Cementing properties

By combining ion leachable fluoro-alumino-silicate glass with polyacrylic acid a more stable, hydrophilic cement was produced which was ideally suited for use in the aqueous environment of the human body. The aluminium to silicon ratio of the glass was found to be less significant than previously thought, and toxic silicon tetraflouride production was shown to be preventable in the presence of sufficient oxygen in relation to silicon and sufficient aluminium in relation to fluorine.
Thus, a strong correlation was established between glass composition and the setting properties, the mechanical properties and life span, allowing the production of an extremely hard, ceramic-like, water-based adhesive displaying a very low risk of failure.

Biocompatibility and Exploitation

In-vivo biocompatibility studies proved positive, both in animals and humans, and the new cement has now received medical certification and carries the 'CE' mark of European approval.
A licensing agreement with the project consortium allows Corinthian Medical Limited to produce and market glass polyalkenoate cements under the trade name Biocem for the ear, nose and throat market and especially for use with cochlea implants.
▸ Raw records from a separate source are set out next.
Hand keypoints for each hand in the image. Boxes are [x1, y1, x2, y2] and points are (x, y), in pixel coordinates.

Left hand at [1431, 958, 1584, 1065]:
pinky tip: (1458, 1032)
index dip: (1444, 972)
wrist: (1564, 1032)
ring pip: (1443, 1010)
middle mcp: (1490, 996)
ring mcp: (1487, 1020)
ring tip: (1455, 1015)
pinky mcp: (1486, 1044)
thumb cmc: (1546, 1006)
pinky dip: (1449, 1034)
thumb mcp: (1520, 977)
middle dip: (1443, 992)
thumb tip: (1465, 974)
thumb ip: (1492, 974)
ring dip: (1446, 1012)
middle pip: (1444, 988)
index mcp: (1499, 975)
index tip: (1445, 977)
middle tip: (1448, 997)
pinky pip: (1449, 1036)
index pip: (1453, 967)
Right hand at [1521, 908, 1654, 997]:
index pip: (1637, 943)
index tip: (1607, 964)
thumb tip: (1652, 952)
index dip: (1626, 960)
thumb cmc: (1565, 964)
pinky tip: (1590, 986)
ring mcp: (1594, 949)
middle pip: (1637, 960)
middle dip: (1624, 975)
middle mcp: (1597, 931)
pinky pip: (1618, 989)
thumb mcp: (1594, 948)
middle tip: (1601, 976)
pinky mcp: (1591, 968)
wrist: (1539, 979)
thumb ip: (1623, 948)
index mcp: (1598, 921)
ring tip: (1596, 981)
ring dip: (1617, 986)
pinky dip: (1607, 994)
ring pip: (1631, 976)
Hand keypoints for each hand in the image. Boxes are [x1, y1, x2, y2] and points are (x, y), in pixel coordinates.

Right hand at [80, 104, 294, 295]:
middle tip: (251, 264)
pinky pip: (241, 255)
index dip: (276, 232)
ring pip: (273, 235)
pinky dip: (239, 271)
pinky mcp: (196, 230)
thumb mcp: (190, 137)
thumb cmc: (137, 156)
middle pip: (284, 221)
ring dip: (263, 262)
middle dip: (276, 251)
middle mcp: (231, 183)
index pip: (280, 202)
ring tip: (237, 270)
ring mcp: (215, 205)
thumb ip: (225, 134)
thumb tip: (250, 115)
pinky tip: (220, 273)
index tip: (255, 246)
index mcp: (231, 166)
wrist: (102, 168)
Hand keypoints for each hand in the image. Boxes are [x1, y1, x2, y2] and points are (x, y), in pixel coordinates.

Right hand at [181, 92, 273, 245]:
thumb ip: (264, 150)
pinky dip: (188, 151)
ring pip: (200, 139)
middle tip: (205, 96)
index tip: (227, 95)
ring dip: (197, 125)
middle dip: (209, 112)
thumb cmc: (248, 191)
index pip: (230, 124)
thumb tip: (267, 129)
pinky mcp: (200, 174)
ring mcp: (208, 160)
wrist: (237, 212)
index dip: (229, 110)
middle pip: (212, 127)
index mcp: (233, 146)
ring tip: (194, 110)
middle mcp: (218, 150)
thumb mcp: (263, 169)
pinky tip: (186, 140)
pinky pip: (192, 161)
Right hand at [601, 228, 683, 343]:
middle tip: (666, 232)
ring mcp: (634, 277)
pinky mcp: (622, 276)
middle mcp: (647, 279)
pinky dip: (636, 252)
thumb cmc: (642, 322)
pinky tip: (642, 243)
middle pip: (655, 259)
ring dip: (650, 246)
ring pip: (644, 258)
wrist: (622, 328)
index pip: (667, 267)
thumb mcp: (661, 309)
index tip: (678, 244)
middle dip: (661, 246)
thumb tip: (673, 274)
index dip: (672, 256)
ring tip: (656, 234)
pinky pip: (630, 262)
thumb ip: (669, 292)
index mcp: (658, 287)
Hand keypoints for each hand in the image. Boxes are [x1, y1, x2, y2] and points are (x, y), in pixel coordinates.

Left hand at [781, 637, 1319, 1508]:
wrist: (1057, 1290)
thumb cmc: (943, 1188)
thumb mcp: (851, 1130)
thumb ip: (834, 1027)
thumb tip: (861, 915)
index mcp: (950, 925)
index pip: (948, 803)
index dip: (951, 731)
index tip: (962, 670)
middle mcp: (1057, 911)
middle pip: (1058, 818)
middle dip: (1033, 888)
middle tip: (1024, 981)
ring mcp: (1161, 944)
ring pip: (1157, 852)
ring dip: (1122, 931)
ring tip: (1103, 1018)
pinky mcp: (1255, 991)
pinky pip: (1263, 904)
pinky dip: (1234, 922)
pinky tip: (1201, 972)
The consortium has been earning royalties since 1997 and is expecting increased gains as further non-medical applications are developed and exploited. The global market for cochlear implant cement alone has been estimated at around 8 million euro. This is a new and exciting development for European producers in a market traditionally dominated by US companies.
From a medical perspective, the new cement allows for simpler and safer cochlear implant procedures. Improved fixation means reduced risk of hearing-aid failure and consequent improved quality of life for the patient. The new material can also be used in dental applications as an ultra-hard filling material that can bond to dentine and enamel. Finally, biomedical applications are envisaged, such as joint replacement prostheses or mouldable bone substitutes.
Credit for the project's success goes to excellent technical expertise and Cupertino between partners and industrial sponsors, as well as commercial contacts in the medical device industry.